Extrait fourni:
____________________

Enfin, la négation systématique du Dieu transcendant et des formes multiples et contradictoires où ce Dieu se déguise selon les religions, complétera l’unité humaine en abolissant les superstitions ennemies qui s’élèvent comme des barrières ensanglantées entre les nations et les races. Les religions séparent : l’athéisme, négation fondamentale des religions, réunira. Ou si les hommes éprouvent le besoin de coordonner leurs affections dispersées et leurs pensées multiples en un acte unique de haute intelligence et d’adoration, s’il leur plaît de se représenter le Tout et de l’appeler Dieu, le Dieu qu’ils adoreront sera la Nature immense, qui affirme sa continuité par le déroulement infini du temps et de l’espace, qui affirme son unité par la correspondance et l’action réciproque de toutes ses forces ; et dans cette unité de la nature ils adoreront une unité plus immédiate, l’humanité une, le Peuple-Dieu.

Ainsi transformée et identifiée à son véritable objet, qui est la Nature immense, éternelle et une, la religion elle-même deviendra une puissance d’unité ; et l’unité humaine sera fondée sur une triple base juridique, économique et religieuse : universalité du droit, universalité de l’échange, universalité de la croyance ; une sorte de panthéisme juridique, moral et cosmique enveloppera dans son unité les libres diversités humaines.

Voilà le thème magnifique que Clootz développe à la tribune de la Convention avec une force et une richesse de pensée admirables, où Rousseau et Adam Smith, Diderot et Humbolt, Helvétius et Spinosa semblent contribuer, et avec d’étonnantes ressources de langage :

« L’individu ne saurait être libre tout seul ; un petit nombre d’individus ne sauraient rester libres longtemps. Nous ne sommes pas libres si des barrières étrangères nous arrêtent à dix ou vingt lieues de notre manoir, si notre sûreté est compromise par des invasions, si notre repos est troublé, notre revenu grevé par des forces militaires, si notre commerce est interrompu par des hostilités, si notre industrie est renfermée dans le cercle étroit de tel ou tel pays. Nous ne sommes pas libres si un seul obstacle moral arrête notre marche physique sur un seul point du globe. Les Droits de l’Homme s’étendent sur la totalité des hommes. Une corporation qui se dit souveraine blesse grièvement l’humanité, elle est en pleine révolte contre le bon sens et le bonheur ; elle coupe les canaux de la prospérité universelle ; sa Constitution manquant par la base sera contradictoire, journalière et chancelante. De ces données incontestables résulte nécessairement la souveraineté solidaire, indivisible, du genre humain ; car nous voulons la liberté plénière, intacte, irrésistible, nous ne voulons pas d’autre maître que l’expression de la volonté générale, absolue, suprême. Or, si je rencontre sur la terre une volonté particulière qui croise l’instinct universel, je m’y oppose ; cette résistance est un état de guerre et de servitude dont le genre humain, l’être suprême, fera justice tôt ou tard.

____________________

Jeu de données:
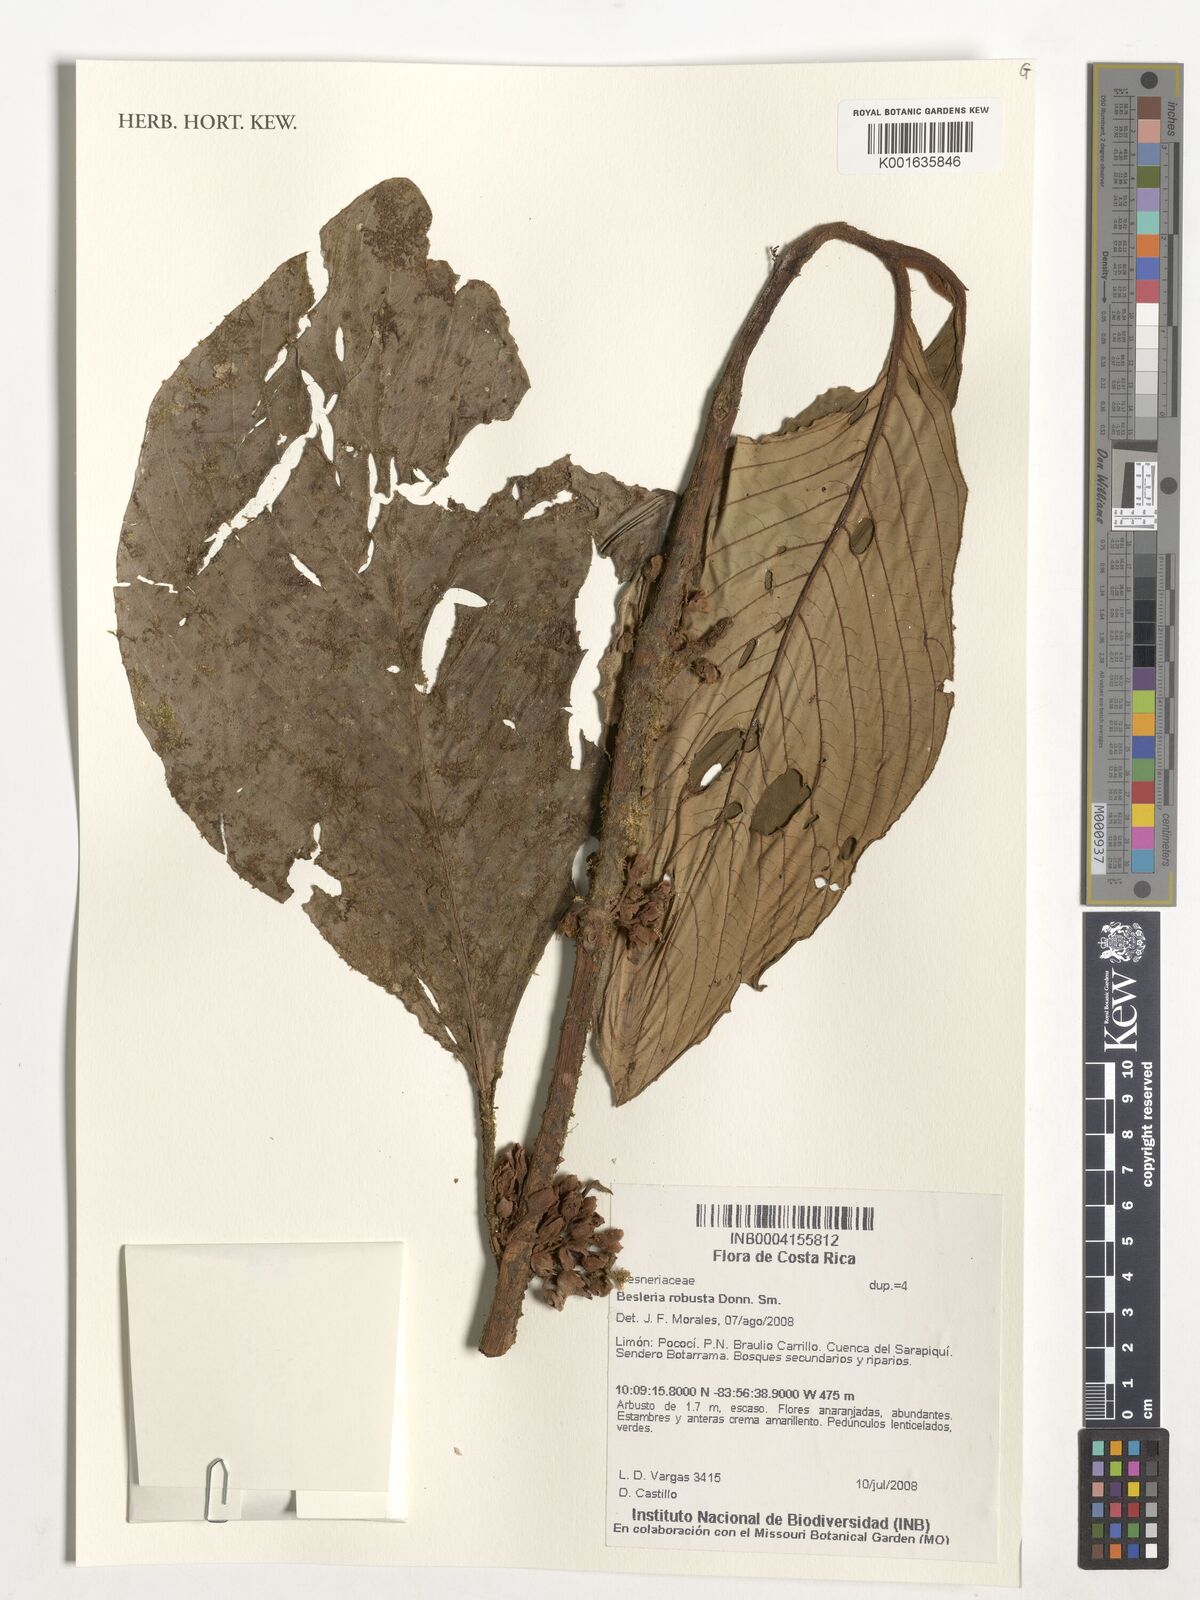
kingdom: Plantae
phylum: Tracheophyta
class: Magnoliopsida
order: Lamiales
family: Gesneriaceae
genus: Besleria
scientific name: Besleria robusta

____________________

Vos tâches:
(a) Transformez les lignes du jeu de données en une liste JSON de chaînes, une chaîne par ligne, sans les lignes vides ni les images.
(b) Poursuivez, s'il vous plaît, l'extrait sur l'unité du genre humain à partir de sa dernière phrase.
L'extrait et les lignes du jeu de données n'ont aucun rapport entre eux.

Réponses rédigées:
(a)
[
  "kingdom: Plantae",
  "phylum: Tracheophyta",
  "class: Magnoliopsida",
  "order: Lamiales",
  "family: Gesneriaceae",
  "genus: Besleria",
  "scientific name: Besleria robusta"
]

(b)
« Les attributs d’une divinité fantastique appartiennent réellement à la divinité politique. J’ai dit, et je le répète, que le genre humain est Dieu et que les aristocrates sont des athées. C’est le genre humain régénéré que j’avais en vue, lorsque j’ai parlé du Peuple-Dieu dont la France est le berceau et le point de ralliement. La souveraineté réside essentiellement dans le genre humain entier ; elle est une, indivisible, imprescriptible, immuable, inaliénable, impérissable, illimitée, absolue, sans borne et toute puissante ; par conséquent deux peuples ne sauraient être souverains, car en se réunissant, il ne reste plus qu’un seul souverain indivisible ; donc, aucune réunion partielle, nul individu ne peut s’attribuer la souveraineté…

« Règle générale, partout où vous trouverez des lois qui blessent les Droits de l’Homme, des lois accidentelles qui contrarient les lois éternelles, partout où vous verrez les ports et les havres fermés à notre commerce, ainsi que les chemins et les canaux prohibés, luttez contre l’erreur si c’est un pays libre, contre le tyran si c’est un pays despotique, contre les aristocrates si c’est un pays oligarchique… Une portion du genre humain ne saurait s’isoler sans être rebelle et le privilège dont elle se targue est un crime de lèse-démocratie… Une fraction de la grande famille ne saurait s’emparer de la faculté souveraine, de la faculté de vouloir absolument, irrésistiblement, sans un démenti formel au genre humain. La souveraineté d’une république de Raguse est aussi dérisoire que celle d’un roi Louis-Capet. Deux hommes ou deux peuples isolés sur la terre pourront se croire souverains ; mais au moment du contact, au premier signal des Droits de l’Homme, il n’y a plus qu’une volonté absolue dans le monde… Détrônons les fractions sociales.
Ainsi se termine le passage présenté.